As Europe ushers in 2023, attention will soon turn to the most pivotal known unknowns of the year ahead. Spain, which will hold national parliamentary elections in December, is worth watching closely. In the European Union's fourth-largest country, the unresolved question of Catalan independence continues to drive political debate—despite its relative simmering since the explosive crisis of several years ago—and will be a major factor ahead of the elections.
Worryingly, there is a high probability that December's contest will only further entrench the pernicious influence of the Catalan issue on both Spanish and EU politics.The current relationship between Catalonia and the Spanish government was immeasurably shaped by the unsanctioned 2017 independence referendum.
If the right is in fact poised for victory, time may be running out for any more meaningful negotiations between Madrid and Barcelona.
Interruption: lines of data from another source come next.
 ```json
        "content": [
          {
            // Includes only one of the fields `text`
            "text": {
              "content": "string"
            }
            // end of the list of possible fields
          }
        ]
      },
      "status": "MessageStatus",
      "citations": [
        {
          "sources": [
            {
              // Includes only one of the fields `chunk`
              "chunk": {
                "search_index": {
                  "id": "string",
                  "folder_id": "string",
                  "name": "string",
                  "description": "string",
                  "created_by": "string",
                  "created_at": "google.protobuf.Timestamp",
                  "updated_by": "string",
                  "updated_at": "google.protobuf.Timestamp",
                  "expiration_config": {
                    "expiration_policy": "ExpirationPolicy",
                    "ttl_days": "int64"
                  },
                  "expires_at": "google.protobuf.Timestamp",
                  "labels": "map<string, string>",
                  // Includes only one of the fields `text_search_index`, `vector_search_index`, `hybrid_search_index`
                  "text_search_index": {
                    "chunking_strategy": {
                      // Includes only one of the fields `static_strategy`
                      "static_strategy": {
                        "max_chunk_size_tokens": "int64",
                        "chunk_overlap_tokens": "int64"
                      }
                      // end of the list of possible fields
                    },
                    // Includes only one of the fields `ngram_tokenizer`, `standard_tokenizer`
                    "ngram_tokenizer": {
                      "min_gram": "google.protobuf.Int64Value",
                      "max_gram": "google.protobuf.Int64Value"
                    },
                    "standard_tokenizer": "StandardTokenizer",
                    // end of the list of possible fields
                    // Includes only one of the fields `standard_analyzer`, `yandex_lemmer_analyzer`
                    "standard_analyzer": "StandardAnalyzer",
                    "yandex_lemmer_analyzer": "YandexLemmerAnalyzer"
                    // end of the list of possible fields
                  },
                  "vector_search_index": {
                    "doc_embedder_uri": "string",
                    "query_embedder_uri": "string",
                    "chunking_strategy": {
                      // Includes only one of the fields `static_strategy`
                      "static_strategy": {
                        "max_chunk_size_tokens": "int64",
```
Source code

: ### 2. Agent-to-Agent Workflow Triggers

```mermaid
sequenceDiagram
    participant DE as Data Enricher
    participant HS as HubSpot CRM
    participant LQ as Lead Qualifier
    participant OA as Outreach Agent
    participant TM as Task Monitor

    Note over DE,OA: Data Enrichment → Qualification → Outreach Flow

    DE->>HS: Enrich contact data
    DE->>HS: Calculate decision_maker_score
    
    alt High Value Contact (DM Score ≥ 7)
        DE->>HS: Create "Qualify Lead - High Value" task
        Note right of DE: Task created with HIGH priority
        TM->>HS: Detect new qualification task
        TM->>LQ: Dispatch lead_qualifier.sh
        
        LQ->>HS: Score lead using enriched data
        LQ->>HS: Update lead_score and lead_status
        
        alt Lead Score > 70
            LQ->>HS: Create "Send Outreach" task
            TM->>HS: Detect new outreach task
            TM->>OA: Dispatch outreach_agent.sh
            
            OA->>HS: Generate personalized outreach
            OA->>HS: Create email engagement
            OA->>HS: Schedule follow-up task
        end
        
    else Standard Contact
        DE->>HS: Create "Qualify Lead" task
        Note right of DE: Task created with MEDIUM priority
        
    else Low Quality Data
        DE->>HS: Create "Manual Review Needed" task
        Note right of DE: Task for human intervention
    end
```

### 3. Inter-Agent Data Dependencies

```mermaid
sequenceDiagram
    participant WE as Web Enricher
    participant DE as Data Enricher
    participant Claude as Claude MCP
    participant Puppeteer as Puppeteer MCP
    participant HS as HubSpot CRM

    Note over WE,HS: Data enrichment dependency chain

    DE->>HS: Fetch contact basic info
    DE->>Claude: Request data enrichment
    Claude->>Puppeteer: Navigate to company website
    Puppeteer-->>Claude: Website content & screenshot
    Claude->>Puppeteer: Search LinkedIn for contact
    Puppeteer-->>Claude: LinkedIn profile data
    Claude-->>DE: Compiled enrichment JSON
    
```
Yet forging a clear path forward is essential.
The movement that fuelled the referendum arose from years of perceived injustice committed by Madrid, including the overhaul of the region's 2006 Statute of Autonomy and continued clashes over taxation policy and Catalan linguistic rights. Over 90 percent of voters supported independence at the polls, though low turnout of around 43 percent cast doubt on claims of an overwhelming victory. In response, former prime minister Mariano Rajoy temporarily stripped Catalonia of its autonomous powers and dissolved the regional parliament.